Still in shock, he stumbles through an alley or two, past someone’s deserted backyard, until the environment opens up into a sprawling beach littered with soldiers, stretching out farther than the eye can see. Not five minutes after rejoining his battalion, the eerie quiet is broken by a distant whine—it’s a German bomber. You can’t fire back and you can’t run; all you can do is fall on your stomach, put your hands on the back of your head and hope it’s not you. Once again, the kid is lucky.
So begins “Dunkirk,” the latest film from writer/director, Christopher Nolan. In the early stages of World War II, hundreds of thousands of Allied troops are stranded on a French beach, surrounded by a ravenous enemy and separated from home by nothing but a narrow section of the English Channel. Evacuating them all is deemed too risky—after all, ships are needed for the battles yet to come. Things become so dire that the British government contacts private citizens to aid in the evacuation. Winston Churchill would later refer to the entire predicament as a “colossal military disaster.”
This is a war film like no other, as Nolan refuses to sensationalize. He shows an incredible amount of restraint by not reaching for the quick reaction, but letting moments breathe. In doing so, the camera is able to extract the tension from every silence, the uncertainty from every face and the despondent beauty of the overcast skies above the grey beach. These are visual blessings that would otherwise go unnoticed and which make this one of the most visually layered movies I’ve ever seen.
Nolan distills the mythic event of Dunkirk into micro stories, which are separated by land, sea and air. On land, we follow that lucky kid, who dejectedly stumbles from one mess to another, with little on his mind but living to see the next mess. I’ll leave the other two for you to discover, but one is particularly meaningful and involves a young man who makes a split-second decision based on nothing but, “I’d rather be anywhere but here.” With these characters, Nolan doesn’t take the easy out by over-sentimentalizing them as saints with perfect wives and perfect children waiting at home. In fact, we’re told very little about these people, other than where they are at the moment, and that’s all that matters, because through their struggle, we naturally sympathize.
Alone, these micro stories feel incomplete, but together, they are Dunkirk. By breaking the event down into these narrative fragments, Nolan is able to encompass the magnitude of the situation without exposition or scenes of beer-bellied politicians philosophizing in boardrooms. And he does this with very little dialogue, because when you’re sitting on a cold beach in broad daylight, waiting to be rescued or picked off, what is there to say?

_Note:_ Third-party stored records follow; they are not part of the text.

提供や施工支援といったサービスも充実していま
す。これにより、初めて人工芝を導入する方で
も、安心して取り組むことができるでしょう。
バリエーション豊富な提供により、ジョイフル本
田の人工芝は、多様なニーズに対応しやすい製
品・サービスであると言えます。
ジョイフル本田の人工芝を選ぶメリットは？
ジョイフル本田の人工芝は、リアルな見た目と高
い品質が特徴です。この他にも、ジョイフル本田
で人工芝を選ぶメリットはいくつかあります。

At the risk of sounding pretentious, “Dunkirk” is what the movies were made for. It’s an immersive experience that doesn’t need 3-D glasses to feel three-dimensional—parlor tricks could never capture its scope and density. It’s remarkably studious for a war film—calm and confident in its subject—save for Hans Zimmer’s relentless score, which gives voice to the ticking clock on all our lives. If you go see one movie this year, make it “Dunkirk.”